Some very prominent investment experts are forecasting additional moves by the Fed to lower interest rates. If they are right, you would want to close your money market accounts and savings accounts, and put the money into long-term CDs before rates drop further.
Before you do that, though, you'll want to consider the value of those forecasts.
Goldman Sachs, PIMCO and Bank of America all expect the Fed to get even more aggressive about buying bonds to drive down market yields. The idea is that driving down yields will lower borrowing costs and provide stimulus to an economy that seems to be teetering on the brink of a relapse into a recession.
What to do if you buy the hype
The national average rate on savings accounts is 0.18 percent, according to the FDIC. Money market rates average 0.26 percent.
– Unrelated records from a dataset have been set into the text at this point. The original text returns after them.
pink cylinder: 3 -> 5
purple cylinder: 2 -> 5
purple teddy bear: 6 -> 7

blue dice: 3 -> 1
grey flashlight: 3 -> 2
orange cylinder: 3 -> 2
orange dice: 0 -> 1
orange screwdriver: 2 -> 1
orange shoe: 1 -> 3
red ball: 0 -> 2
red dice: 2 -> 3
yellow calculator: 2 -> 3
At those levels, there isn't much room to fall, so don't expect Fed policy to drag savings account and money market rates down too much further.
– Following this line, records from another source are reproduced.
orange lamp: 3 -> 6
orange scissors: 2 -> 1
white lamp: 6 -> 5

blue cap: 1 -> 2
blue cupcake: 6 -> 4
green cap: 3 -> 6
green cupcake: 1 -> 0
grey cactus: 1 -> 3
However, the best CD rates in the five-year range are still up around 3 percent. If the analysts are right, 10-year bond yields could be pushed down to around 2 percent, which would probably mean those long-term CD rates would fall as well. This would argue in favor of locking up CD rates at today's levels.
A contrary view
On the other hand, there are reasons to take those high profile predictions with a grain of salt:
- Recently, there have been signs that the economy might be coming around without further intervention.
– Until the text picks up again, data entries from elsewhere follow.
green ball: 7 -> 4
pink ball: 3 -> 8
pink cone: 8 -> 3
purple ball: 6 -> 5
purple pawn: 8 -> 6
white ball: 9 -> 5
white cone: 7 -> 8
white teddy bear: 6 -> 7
- Investment firms sometimes have a way of hyping certain trends. Goldman Sachs, for example, made headlines a couple years ago by predicting that oil would reach $200 a barrel. As a leading bond manager, PIMCO wouldn't have much incentive to promote a bear market for bonds.
- When an outcome is widely expected, it is already reflected in market prices. In other words, bond yields have already fallen a long way on the expectation of a weak economy. They may not have much further to fall.
In short, you should think about bond market trends when making decisions about your deposit accounts, but don't necessarily believe everything you hear from Wall Street.